Sport and the Growing Good supports Wisconsin's coaches by bringing research to practice. We interview leading researchers and experts to learn about coach-identified themes.

Rich Halverson is a professor and associate dean in the School of Education at the University of Wisconsin-Madison. A native of Manitowoc and former school principal, Professor Halverson is a scholar, author and international leader on technology, leadership, and learning. In this episode of the SGG podcast, he addressed a key question facing many coaches: How can I use technology to help members of my team learn and my team get better? In our conversation, we discussed:

1. His early interest and work in technology.

2. Adapting technology to a pre-existing practice.

3. A big problem: When technology developers don’t have a sense for the settings where practice occurs.

4. William James: “People change their practice when they have a felt need.”

5. Technologies must answer questions that people cannot answer on their own.

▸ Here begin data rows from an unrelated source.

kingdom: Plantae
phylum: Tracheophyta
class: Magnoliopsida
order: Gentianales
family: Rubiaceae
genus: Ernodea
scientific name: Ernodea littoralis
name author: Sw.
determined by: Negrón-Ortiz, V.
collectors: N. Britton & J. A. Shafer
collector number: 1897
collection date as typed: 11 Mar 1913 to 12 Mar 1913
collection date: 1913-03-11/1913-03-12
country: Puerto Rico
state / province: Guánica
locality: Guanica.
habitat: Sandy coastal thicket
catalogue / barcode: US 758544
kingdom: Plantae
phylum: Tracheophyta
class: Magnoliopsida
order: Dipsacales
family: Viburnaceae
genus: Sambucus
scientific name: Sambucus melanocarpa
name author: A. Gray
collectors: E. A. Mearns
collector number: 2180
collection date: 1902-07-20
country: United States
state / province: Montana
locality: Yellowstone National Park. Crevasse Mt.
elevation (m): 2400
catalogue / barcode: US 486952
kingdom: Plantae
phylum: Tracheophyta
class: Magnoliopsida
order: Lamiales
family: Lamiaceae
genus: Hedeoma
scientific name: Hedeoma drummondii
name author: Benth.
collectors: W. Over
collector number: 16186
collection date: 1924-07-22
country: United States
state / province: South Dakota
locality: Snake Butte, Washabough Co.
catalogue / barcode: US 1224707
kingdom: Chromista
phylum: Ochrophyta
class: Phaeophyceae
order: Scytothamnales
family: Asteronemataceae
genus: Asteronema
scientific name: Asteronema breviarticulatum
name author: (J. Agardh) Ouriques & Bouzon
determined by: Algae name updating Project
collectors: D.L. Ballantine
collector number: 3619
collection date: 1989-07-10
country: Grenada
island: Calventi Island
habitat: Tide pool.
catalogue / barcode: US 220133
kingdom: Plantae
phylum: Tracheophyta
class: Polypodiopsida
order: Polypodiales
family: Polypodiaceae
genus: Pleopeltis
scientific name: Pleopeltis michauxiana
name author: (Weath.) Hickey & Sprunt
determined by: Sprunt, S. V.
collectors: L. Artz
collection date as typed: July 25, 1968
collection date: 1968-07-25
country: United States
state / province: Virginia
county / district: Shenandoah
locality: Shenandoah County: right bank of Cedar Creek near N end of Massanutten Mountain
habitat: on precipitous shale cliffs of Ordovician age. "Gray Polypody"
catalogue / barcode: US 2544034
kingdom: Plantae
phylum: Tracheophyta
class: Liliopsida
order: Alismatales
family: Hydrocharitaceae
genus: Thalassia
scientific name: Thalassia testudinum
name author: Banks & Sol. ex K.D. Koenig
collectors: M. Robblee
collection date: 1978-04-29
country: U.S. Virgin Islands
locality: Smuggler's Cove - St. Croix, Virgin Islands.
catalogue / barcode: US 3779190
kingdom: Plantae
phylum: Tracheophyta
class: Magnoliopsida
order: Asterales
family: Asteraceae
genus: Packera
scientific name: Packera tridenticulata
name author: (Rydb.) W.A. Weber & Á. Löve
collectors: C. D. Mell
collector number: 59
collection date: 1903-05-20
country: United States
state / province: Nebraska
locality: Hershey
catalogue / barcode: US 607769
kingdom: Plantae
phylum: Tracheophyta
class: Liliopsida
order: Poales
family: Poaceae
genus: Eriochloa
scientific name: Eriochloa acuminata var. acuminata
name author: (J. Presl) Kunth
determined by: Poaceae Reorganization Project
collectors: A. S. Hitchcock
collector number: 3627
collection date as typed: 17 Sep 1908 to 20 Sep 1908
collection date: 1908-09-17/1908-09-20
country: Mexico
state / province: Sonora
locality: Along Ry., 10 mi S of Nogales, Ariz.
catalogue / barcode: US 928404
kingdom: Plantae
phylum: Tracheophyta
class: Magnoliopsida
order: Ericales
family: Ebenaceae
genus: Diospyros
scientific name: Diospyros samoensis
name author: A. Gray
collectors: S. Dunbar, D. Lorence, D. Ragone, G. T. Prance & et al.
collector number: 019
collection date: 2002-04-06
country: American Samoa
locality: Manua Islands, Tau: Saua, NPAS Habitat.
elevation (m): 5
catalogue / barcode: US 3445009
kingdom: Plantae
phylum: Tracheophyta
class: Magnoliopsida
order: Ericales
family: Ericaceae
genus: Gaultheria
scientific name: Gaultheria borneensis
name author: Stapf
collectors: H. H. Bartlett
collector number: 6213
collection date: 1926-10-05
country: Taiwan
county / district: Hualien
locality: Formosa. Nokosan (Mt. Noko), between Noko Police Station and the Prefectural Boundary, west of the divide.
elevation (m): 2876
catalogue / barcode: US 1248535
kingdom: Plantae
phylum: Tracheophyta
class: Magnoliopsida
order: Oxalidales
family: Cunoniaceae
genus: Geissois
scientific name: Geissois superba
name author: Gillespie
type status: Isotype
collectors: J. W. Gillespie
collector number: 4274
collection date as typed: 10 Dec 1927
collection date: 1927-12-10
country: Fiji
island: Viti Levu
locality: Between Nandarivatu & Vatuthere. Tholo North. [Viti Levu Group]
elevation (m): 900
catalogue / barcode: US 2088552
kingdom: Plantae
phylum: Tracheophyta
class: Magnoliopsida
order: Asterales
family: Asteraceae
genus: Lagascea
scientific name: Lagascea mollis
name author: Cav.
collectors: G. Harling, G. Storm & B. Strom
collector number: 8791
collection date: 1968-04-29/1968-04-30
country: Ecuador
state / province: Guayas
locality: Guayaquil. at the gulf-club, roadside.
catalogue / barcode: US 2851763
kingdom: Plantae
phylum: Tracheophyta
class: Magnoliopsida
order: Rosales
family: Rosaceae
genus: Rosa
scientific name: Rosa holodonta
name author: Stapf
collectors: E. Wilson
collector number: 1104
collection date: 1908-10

6. “Human centered design.” If you’re trying to change people’s practices, you must understand those practices.

7. “Old-school” coaches and leaders accepting and adapting to innovation and technology.

8. “Sometimes you can measure things that you can’t see. Sometimes you can see things that you can’t measure. Good leadership is hybrid leadership.”

9. Relationships still matter the most for learning and trust-building. But relationship-building creates closed networks. Combining relationship networks with technology can deepen and enrich networks and practice.

10. How to better use video: The key is formative feedback. Specific, just-in-time feedback. As soon as possible! Video has the power of immediacy.

11. The learning principles that can be found in TikTok videos.

12. Technology does not replace work.

13. “If I was a coach or a principal at a school, I would liberate the tools that are in kids’ pockets (phones)…The machinery is absolutely accessible.”

14. Kids’ expertise with technology – and how we can better tap into it.

15. “Our obstacles are social, not technological. The delivery mechanisms and the technologies are fully available to solve all these problems, but it’s our beliefs that hold us back.”